BERLIN — Snowfall and icy temperatures greeted red carpet guests as the Berlin Film Festival kicked off on Thursday with Benoit Jacquot’s historical drama “Farewell, My Queen.”

Ever the comic, fest topper Dieter Kosslick opened the proceedings with a Statler and Waldorf-like skit high in the balcony of the Berlinale Palast theater bantering with show host Anke Engelke.

The festivities took on a sobering tone as German culture minister Bernd Neumann climbed the stage to make the point that “the Berlinale is more political than ever — characterized by upheaval and new beginnings.”

“Thanks to the many courageous filmmakers, activists and artists who have a forum this year at the Berlinale, extensive pictures will be seen of events in North Africa and other places suffering suppression, brutal violence, despotism and human rights abuses. Unfortunately we are currently seeing these images on a daily basis from Syria and all of our solidarity goes out to them.”

Neumann pointed out that it was one year ago during the Berlinale that protesters in Egypt drove Hosni Mubarak from power in Egypt but that people, particularly artists, continued to suffer under oppressive regimes in countries such as Iran and China.

“It’s therefore important that at the Berlinale, the festival with the biggest audience in the world, flags are waved for human rights and the freedom of art. Because democracy needs culture and culture needs freedom.”

Well in tune with the fest’s political message, “Farewell, My Queen,” which stars Diane Kruger and Lea Seydoux, draws parallels to the present day as it chronicles the first days of the French Revolution from the perspective of the servants at Versailles.

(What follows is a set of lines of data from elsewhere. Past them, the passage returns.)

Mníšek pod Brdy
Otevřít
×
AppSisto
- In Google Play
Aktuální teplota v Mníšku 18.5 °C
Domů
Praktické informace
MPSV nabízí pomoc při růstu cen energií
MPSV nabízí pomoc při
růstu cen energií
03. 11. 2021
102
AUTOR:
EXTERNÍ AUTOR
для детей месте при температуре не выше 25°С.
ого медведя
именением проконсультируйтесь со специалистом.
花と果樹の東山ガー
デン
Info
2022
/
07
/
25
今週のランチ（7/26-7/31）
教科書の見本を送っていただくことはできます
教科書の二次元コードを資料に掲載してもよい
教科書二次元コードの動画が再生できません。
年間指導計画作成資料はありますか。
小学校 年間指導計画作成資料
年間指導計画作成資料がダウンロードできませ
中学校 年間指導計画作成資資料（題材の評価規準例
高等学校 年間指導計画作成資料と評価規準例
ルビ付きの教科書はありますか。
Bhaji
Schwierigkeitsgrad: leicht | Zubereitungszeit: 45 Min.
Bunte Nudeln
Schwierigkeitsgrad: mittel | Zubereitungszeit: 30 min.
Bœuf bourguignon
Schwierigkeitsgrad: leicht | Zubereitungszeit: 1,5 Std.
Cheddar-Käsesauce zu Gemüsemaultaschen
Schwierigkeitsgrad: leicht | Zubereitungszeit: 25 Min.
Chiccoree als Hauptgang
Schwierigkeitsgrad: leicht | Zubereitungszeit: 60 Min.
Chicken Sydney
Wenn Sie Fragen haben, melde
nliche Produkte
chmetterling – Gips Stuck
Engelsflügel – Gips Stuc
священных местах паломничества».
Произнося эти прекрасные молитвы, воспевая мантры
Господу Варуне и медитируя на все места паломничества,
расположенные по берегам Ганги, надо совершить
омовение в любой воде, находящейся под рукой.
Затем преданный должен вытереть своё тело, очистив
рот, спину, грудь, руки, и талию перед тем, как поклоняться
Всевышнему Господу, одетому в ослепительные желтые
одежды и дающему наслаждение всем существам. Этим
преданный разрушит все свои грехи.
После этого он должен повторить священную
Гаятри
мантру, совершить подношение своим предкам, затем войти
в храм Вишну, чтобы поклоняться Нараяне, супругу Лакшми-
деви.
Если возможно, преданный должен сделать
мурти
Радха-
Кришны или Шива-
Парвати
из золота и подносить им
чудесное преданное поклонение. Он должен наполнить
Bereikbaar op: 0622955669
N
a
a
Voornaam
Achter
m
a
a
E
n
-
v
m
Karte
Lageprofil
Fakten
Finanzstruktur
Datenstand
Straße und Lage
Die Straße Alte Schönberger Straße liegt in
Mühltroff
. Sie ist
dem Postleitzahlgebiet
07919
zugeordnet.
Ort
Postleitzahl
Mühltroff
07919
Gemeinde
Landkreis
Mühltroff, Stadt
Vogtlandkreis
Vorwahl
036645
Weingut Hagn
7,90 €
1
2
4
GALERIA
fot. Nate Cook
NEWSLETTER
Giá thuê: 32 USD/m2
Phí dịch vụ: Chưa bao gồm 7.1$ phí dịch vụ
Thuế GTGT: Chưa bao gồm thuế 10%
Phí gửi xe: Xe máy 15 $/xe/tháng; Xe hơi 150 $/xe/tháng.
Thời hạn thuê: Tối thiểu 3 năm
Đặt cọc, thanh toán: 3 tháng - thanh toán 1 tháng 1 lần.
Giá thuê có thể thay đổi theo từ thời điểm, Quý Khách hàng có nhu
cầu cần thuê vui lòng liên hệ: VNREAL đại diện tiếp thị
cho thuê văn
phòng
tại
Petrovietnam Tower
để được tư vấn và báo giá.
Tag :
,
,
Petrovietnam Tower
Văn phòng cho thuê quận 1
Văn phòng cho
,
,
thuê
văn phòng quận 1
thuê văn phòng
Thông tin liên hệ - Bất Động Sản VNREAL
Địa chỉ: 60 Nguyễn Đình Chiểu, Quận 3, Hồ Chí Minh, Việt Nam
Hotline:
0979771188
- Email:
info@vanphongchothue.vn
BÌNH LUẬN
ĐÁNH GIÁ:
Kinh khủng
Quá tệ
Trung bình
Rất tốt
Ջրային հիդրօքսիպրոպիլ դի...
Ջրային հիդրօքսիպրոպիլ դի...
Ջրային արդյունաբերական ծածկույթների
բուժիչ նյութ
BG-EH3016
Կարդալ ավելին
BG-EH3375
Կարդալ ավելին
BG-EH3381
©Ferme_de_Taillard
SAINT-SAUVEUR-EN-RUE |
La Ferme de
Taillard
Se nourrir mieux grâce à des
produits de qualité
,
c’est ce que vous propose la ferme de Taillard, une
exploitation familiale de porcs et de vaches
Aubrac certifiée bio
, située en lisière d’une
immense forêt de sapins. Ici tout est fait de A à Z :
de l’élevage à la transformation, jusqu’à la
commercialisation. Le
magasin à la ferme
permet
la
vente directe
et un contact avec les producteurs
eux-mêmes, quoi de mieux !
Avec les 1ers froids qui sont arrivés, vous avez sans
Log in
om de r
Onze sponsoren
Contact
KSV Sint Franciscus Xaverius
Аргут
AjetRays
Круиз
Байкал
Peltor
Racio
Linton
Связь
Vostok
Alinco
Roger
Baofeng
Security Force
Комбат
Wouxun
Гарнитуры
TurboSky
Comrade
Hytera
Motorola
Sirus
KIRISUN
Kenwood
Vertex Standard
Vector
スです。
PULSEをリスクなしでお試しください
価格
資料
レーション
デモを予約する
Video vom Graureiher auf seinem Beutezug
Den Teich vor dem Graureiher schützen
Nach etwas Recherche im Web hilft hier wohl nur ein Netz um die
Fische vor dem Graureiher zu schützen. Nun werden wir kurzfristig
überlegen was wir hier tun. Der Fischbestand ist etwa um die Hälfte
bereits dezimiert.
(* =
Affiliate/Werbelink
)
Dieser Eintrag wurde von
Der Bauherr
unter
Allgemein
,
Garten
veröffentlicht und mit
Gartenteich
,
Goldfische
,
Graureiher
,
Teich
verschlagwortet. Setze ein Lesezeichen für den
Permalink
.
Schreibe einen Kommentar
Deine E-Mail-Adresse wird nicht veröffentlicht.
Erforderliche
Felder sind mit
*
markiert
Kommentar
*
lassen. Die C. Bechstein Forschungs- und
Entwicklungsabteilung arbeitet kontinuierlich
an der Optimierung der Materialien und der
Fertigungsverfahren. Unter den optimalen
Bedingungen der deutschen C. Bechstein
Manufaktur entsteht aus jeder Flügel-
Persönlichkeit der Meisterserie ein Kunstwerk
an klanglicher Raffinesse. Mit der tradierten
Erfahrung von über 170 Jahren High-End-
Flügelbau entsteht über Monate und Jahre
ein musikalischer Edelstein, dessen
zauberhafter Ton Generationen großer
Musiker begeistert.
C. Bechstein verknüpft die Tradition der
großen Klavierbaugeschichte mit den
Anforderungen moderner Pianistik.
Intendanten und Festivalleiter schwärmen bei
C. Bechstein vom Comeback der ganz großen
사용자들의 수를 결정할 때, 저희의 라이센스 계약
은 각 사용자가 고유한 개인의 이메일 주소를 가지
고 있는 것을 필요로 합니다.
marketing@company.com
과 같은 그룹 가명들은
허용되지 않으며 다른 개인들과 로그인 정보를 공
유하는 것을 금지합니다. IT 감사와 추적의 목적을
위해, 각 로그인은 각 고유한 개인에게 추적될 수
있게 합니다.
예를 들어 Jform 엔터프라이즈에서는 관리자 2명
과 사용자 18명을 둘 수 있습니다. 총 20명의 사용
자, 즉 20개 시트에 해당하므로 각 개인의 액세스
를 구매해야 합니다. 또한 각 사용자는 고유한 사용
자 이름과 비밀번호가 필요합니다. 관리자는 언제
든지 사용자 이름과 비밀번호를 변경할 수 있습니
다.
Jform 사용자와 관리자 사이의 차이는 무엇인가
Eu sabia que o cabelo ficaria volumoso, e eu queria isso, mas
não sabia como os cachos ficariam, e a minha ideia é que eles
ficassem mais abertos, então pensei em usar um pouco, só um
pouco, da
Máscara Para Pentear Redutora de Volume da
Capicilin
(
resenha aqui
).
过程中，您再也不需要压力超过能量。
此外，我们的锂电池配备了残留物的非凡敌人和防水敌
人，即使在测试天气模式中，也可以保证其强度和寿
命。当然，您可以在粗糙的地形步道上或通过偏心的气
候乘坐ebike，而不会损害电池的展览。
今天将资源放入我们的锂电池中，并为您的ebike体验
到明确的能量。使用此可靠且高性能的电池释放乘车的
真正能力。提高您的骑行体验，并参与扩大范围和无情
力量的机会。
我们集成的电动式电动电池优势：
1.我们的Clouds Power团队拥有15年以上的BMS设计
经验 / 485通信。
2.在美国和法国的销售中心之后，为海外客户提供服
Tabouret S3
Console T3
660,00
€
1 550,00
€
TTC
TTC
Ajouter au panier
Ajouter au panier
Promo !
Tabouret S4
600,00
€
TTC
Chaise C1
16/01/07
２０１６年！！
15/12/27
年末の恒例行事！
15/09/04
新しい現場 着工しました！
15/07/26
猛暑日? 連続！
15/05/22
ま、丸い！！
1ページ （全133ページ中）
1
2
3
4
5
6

The themes of freedom and power are also explored in many of the films unspooling over the next 10 days in the Competition section, including Paolo and Vittorio Taviani’s documentary “Caesar Must Die,” about prisoners who stage a theatrical performance of Shakespeare’s “Julius Caesar”; Declan Donnellan and Nick Ormerod’s “Bel Ami,” starring Robert Pattinson and Uma Thurman; Christian Petzold’s “Barbara,” about an East German doctor who is harshly reprimanded for wanting to leave the GDR; and Nikolaj Arcel’s “A Royal Affair,” about an 18th-century physician who uses his proximity to the Danish throne to alter the political landscape.

The themes are also evident in Brillante Mendoza’s “Captive,” about a group of tourists and missionaries taken hostage by Philippine terrorists, and Frederic Videau’s kidnapping drama “Coming Home.”

Watching the 18 films that are vying for the Golden Bear this year will be the international jury presided over by Mike Leigh. Members include Anton Corbijn, Charlotte Gainsbourg, Jake Gyllenhaal, Francois Ozon, Algerian author Boualem Sansal, German actress Barbara Sukowa and Iranian helmer Asghar Farhadi, whose Oscar-nominated “A Separation” won the Berlinale’s Golden Bear last year.

“The trip started here,” Farhadi said. “And maybe I’ll be here again with my next movie.”